*APPLY WHAT YOU READ:*
- a) Answer these from the guitar amp discussion, one line each:
(i) Which amp is given as an example of a cheap best seller from about 20 years ago?
(ii) Which two amps does the discussion say were loathed in the 1970's?
(iii) What year is given for the Rod Elliott webpage?
- b) Write what comes next in the guitar amp discussion, picking up after its last sentence.

*TEXT FOR ANALYSIS:*

The best seller is usually the cheapest one (like the Line 6 Spider about 20 years ago) while the expensive "pro" stuff generates less interest, if at all. But I think that's just standard way how the market functions.

My point was more in the vein that when people supposedly discovered the awfullness of SS amps did they vanish from the markets? No, they steadily became more and more popular. And did people return to those nice tube amps that they formerly had? No. They bought new and improved tube amps with different sound. Even the once supposedly loathed "digital" amps are all the time steadily increasing in popularity. Maybe the stuff just wasn't as bad as claimed. At least historical evidence doesn't strongly support that it was.

The trends of these come and go and only moderately lately has, say, "vintage" become a fashion. A Vox AC30 or Fender tweed Deluxe were loathed in the 1970's, the newer tube amps sounded and worked better. Fender was seriously struggling in the late 1970's to make any sort of fashionable amp and today Marshall's state is pretty much a ruin compared to its days of glory. New products just come to surpass the old stuff. That's how it goes. Bunch of designs that stood the time merely means a good 9/10ths didn't and we have forgotten That bunch. Does it mean the technology itself is bad or poor sounding? Of course not. And by the way, there is a trending interest towards those 1960's - 1970's horrible SS amps that are now "vintage".

And back to the topic, it's a pretty far fetch to assume guitar amp designers weren't familiar with rudimentary concepts like timbre and envelope and a 2021 Rod Elliott webpage (though fantastic work) would have been a major reveal in that regard. Just epic.
 
After 400 posts, the mystery of the unwanted clipping is still not solved but gets more complicated.
Regards.
Mandu, there is no mystery, the problem is entirely solved, and the explanation is not complicated at all.

*THE DATA:*
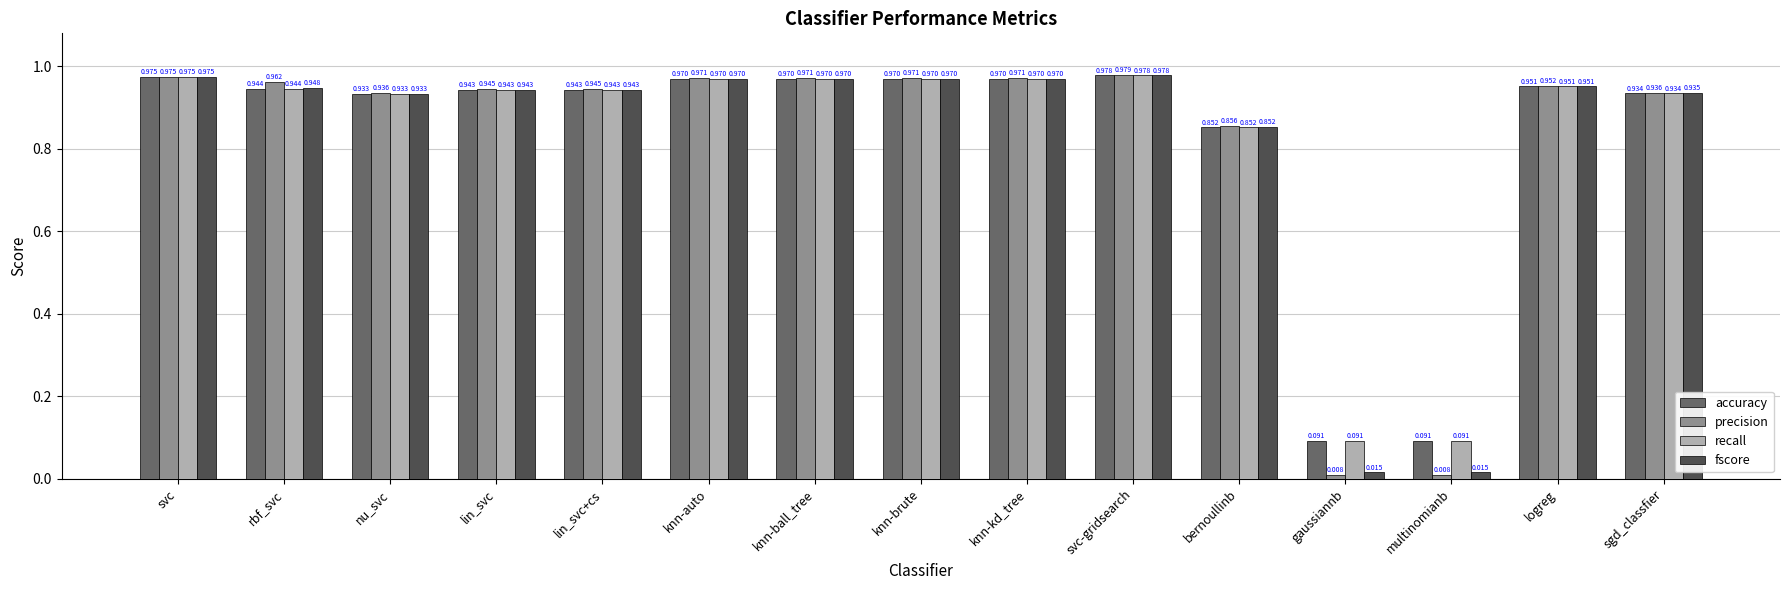

What is the average value of the precision series?

0.8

*ANSWERS:*
- a)
(i) The Line 6 Spider
(ii) The Vox AC30 and the Fender tweed Deluxe
(iii) 2021

- b)
Now that I understand the whole thing clearly, I can put it in very simple terms.

Here we go:

1) A Strat-type single-coil pickup puts out up to 1 volt peak-to-peak at the start of a strongly picked note on a single string. (See Rod Elliott's 'scope captures at the start of this thread, for example. Or plug your guitar into your own 'scope and see for yourself.)

2) Consider a 15-watt (max output power) guitar amplifier with an 8 ohm speaker. This means maximum unclipped output signal is about 30 volts peak-to-peak. (31 volts if you're really picky.)

3) Therefore, if we want to avoid clipping the guitar signal, we have to limit maximum voltage gain to 30 times.

(Why? A voltage gain of 30x will take a 1 Vpp input signal up to 30 Vpp, which is the maximum this amplifier can handle without clipping.)

4) If you actually try this - plug a guitar with single-coil pickups into a 15-watt power amplifier with a total voltage gain of only 30x from input jack to speaker terminals, you will find that the guitar volume is very low - far, far less than the amplifier is capable of. There isn't enough gain to make this amp usable.

Even for clean tone only, you need much more voltage gain than 30 times. (A single half-12AX7 gain stage in one of Leo Fender's classic tube amps usually has a voltage gain of more than 50 times, all by itself. And there are multiple gain stages in the signal chain.)

5) The only way to bring the guitar volume up is to increase the voltage gain. If you try the experiment you'll find that you need a voltage gain far, far more than 30 times. My experience was that ten times as much gain - 300 times - is still far too low to get any reasonable output from the amplifier. I found I wanted a gain well over 1000 just for clean tones.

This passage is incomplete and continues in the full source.